American motorboat racer (died 2003)

Bernie Little (October 7, 1925 - April 25, 2003) was an American businessman, beer distributor, and the most successful owner in Unlimited Hydroplane racing history. Based in Lakeland, Florida, he was best known as the longtime owner of the Miss Budweiser unlimited hydroplane team, which under his leadership became one of the most successful and recognizable teams in the history of the sport. Over four decades, his boats won 134 of the 354 races they entered, including 22 national championships and 14 Gold Cups.

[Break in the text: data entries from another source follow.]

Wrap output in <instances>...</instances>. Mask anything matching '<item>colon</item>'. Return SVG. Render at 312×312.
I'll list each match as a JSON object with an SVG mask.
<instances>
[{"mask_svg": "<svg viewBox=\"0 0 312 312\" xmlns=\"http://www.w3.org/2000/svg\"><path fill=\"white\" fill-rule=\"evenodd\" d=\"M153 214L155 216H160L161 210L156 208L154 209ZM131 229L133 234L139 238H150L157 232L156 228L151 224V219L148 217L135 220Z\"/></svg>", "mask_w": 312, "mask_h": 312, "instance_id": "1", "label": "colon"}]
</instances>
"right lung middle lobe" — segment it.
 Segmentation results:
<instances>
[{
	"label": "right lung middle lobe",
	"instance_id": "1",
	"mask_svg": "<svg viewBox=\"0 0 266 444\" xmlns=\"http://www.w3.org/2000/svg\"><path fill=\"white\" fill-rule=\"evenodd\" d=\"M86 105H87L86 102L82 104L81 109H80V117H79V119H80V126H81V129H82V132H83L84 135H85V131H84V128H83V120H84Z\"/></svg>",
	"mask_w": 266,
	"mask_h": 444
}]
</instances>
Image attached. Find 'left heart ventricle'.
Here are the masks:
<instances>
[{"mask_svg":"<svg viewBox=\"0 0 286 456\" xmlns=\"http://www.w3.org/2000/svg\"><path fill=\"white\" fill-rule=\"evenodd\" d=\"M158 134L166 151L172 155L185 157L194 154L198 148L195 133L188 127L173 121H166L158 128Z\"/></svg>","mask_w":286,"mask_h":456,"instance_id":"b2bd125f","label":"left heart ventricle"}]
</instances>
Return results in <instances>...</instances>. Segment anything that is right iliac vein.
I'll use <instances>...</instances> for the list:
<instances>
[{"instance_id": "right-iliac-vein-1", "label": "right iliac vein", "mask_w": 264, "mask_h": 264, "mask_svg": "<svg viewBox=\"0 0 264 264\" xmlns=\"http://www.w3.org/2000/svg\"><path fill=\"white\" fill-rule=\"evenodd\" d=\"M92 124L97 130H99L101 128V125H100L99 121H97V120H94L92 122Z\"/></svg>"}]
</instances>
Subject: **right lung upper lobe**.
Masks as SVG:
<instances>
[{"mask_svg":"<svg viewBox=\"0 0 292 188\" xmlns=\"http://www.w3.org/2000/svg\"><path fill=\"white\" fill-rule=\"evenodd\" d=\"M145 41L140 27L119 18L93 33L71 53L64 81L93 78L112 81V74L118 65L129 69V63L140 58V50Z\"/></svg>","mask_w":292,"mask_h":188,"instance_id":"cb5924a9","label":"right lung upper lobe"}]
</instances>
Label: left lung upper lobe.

Little was widely credited with popularizing the sport through major sponsorships, television exposure, and safety innovations, and was regarded by contemporaries as one of its most influential figures.

== Early life and career ==
Little was born in McComb, Ohio, on October 7, 1925. He left school during the Great Depression and worked various jobs including delivering newspapers and caddying, before joining the Merchant Marines and later the U.S. Navy during World War II. On New Year's Eve 1943, he married Jane Cunningham; the couple remained married for 59 years until his death.

After the war, Little worked in his family's restaurant and then in car sales, before moving into aviation where he sold airplanes and operated as a fixed-base operator in Tampa and St. Petersburg. He was also an avid pilot, flying aerobatic stunt shows. By the 1950s, he had become a successful entrepreneur with ventures in hotels, nightclubs, hardware, and aircraft sales.

In 1972, encouraged by August Busch III of Anheuser-Busch, Little took over a vacant Anheuser-Busch distributorship in Polk County, Florida, and moved to Lakeland, where he became the exclusive wholesaler for multiple counties.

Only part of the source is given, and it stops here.